Primary Care Group lands quality award
Vanderbilt's Adult Primary Care Group has won one of three 2009 Leadership Awards from the Disease Management Association of America.
The award, for “Outstanding Provider Engagement Initiative,” came in recognition of the group's innovative handling of incoming clinical guidance generated from health insurance claims data.
Insurance claims may yield the date of a patient's last mammogram, what medications she is taking, whether she has diabetes or congestive heart failure, etc. Many large employers, Vanderbilt among them, engage disease management companies to scan beneficiaries' claims data using care guidelines software. As computers flag apparent opportunities to apply guidelines, doctors and patients receive appropriate updates through letters and phone calls.
Such prompts can be hit-and-miss: the patient has moved away or switched providers; the drug being recommended happens to be contraindicated; the potential drug-drug interaction is already being monitored. Clinicians have learned to associate the prompts with information noise. Useful prompts can get lost among the misfires.
Approximately 9,000 of Vanderbilt's 26,000 Health Plan beneficiaries are followed by the Adult Primary Care Group.
When ActiveHealth, Vanderbilt's claims-based disease management vendor, generates a prompt for one of these 9,000 patients, it arrives electronically at Vanderbilt's Center for Health Promotion and Disease Management. Working under partial funding from the Vanderbilt Health Plan, nurses at the center check each prompt against the electronic medical record. They typically reject 45 percent of the prompts as noise, passing along the remainder to clinicians and patients.
The prompts go to clinician's electronic mailboxes in StarPanel, Vanderbilt's innovative electronic medical record application. StarPanel also reminds the clinician about the prompt at the time of the next encounter with the patient.

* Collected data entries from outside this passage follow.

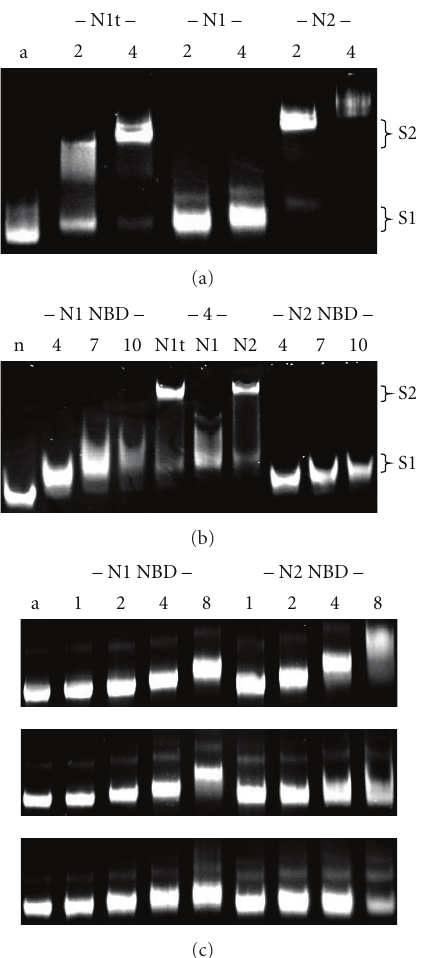
Figure 2: HMGN association with nucleosomal array is capable of inducing the S2 transition. Gel labels indicate HMGN identity, (N1t, HMGN1t; N1, HMGN1; N2, HMGN2; a, 12-array alone) and numbers designate HMGN :nucleosome molar stoichiometry. (a) HMGN binding to 12-array at low (top) and near physiological ionic strength (bottom). ((b), (c)) HMGN binding to 12-array at near physiological ionic strength with 1mM Mg 2+ .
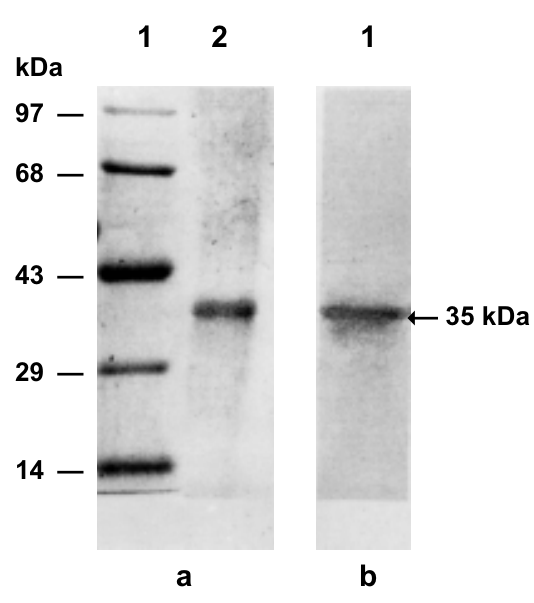
Fig. 2. SDS-PAGE analysis (a) and Western analysis (b) of purified protein from rice sheath treated with Pseu- domonas fluorescens strain FP7. Lane 1, protein mark- er; lane 2, purified 35 kDa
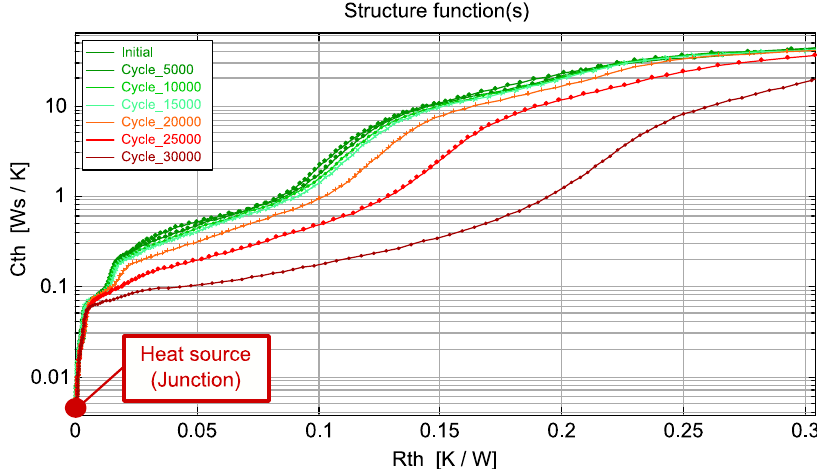
Figure 7. Structure functions of the IGBT sample corresponding to the initial status and to the control measurements captured during the test.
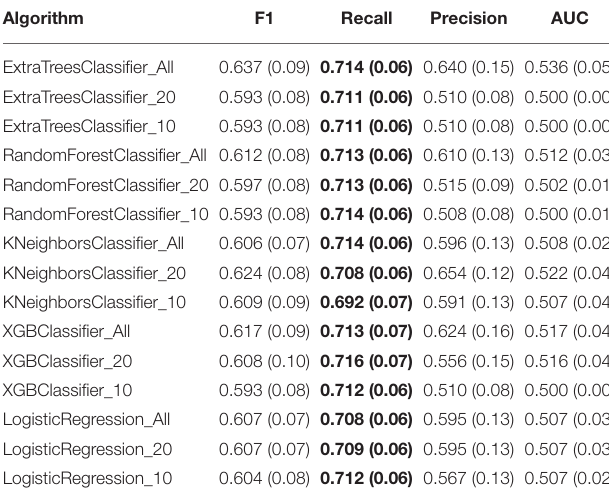
TABLE 7 | Evaluation of the pre-selected algorithms with hyper-parameters tuning. Algorithm F1 Recall Precision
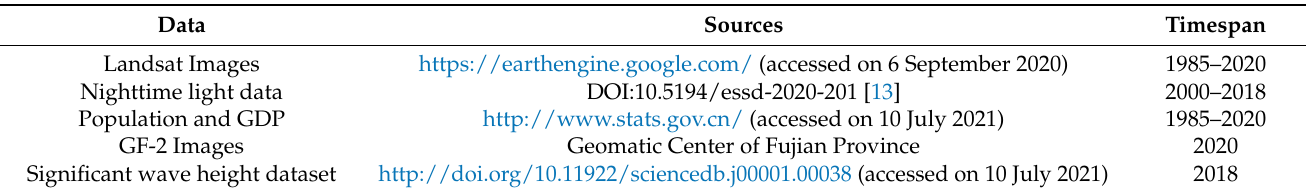
Table 1. Employed datasets in this study.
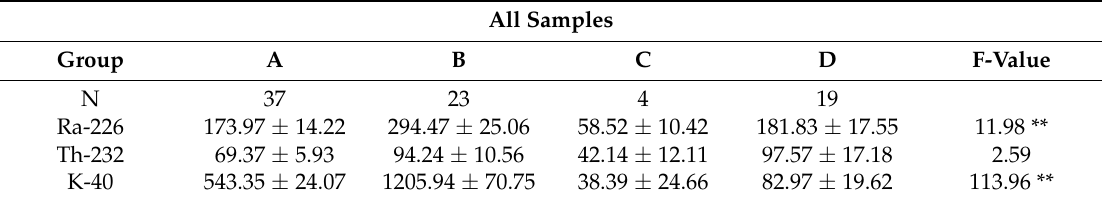
Table 3. Mean values with ANOVA table for the radioactive components in the groups (A–D) of Assiut Governorate water.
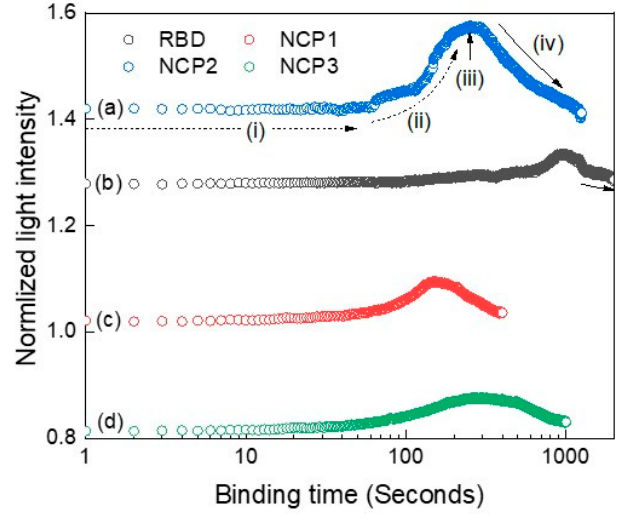
Figure 9. Optical profiles for normalized interactions vs. binding time under different conditions for RBD and NCP. ( a ) NCP with its antibody at the maximum concentration of 22 µ g per mL; ( b ) RBD with its antibody; ( c ) NCP with its antibody at a 1:10 dilution; ( d ) NCP with its antibody at 1:10 with outside mixing.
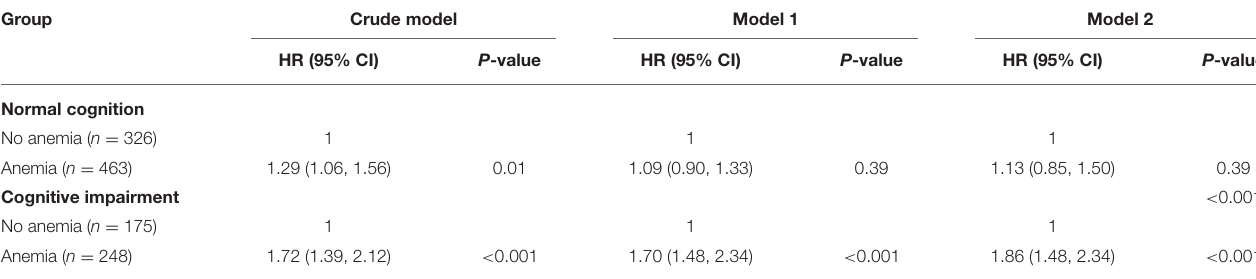
TABLE 4 | Hazard ratios for the association between anemia and all-cause mortality by cognition impairment or not. Group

According to ActiveHealth, claims data show that their prompts are 20 percent more likely to be resolved when the Vanderbilt beneficiary is followed by the Adult Primary Care Group rather than by a community physician. ActiveHealth's calculations say this compliance edge is saving Vanderbilt $9.90 per year in health benefits costs for each of these 9,000 beneficiaries, or about $89,000.
Traveling to the DMAA's annual meeting in September in San Diego to pick up the award on behalf of the APCC was Bill Gregg, M.D., M.S., assistant professor of Biomedical Informatics.
“I see the award as confirmation of the value and importance of provider engagement in any quality improvement initiative. Evidence-based care guidelines aren't something you can implement from a cubicle a thousand miles away.
“You've got to have provider engagement. And we do that with technology,” Gregg said.
“What helps make this work is that we're not inundating our clinicians. They know that the electronic prompts they receive have been vetted in-house,” said Dexter Shurney, M.D., M.B.A., M.P.H., medical director of the Vanderbilt Health Plan.
“This type of innovation and collaboration bodes well for applying disease management across more sizeable populations,” said Robert Dittus, M.D., M.P.H., chief of the division of General Internal Medicine and assistant vice chancellor for Public Health.
“As clinicians we don't have a way of getting at pharmacy and billing data. And without us, payers don't have a way of closing gaps in care. This type of partnership has potential to produce significant benefits for patients,” said Jim Jirjis, M.D., M.B.A., chief medical information officer and medical director of Adult Primary Care.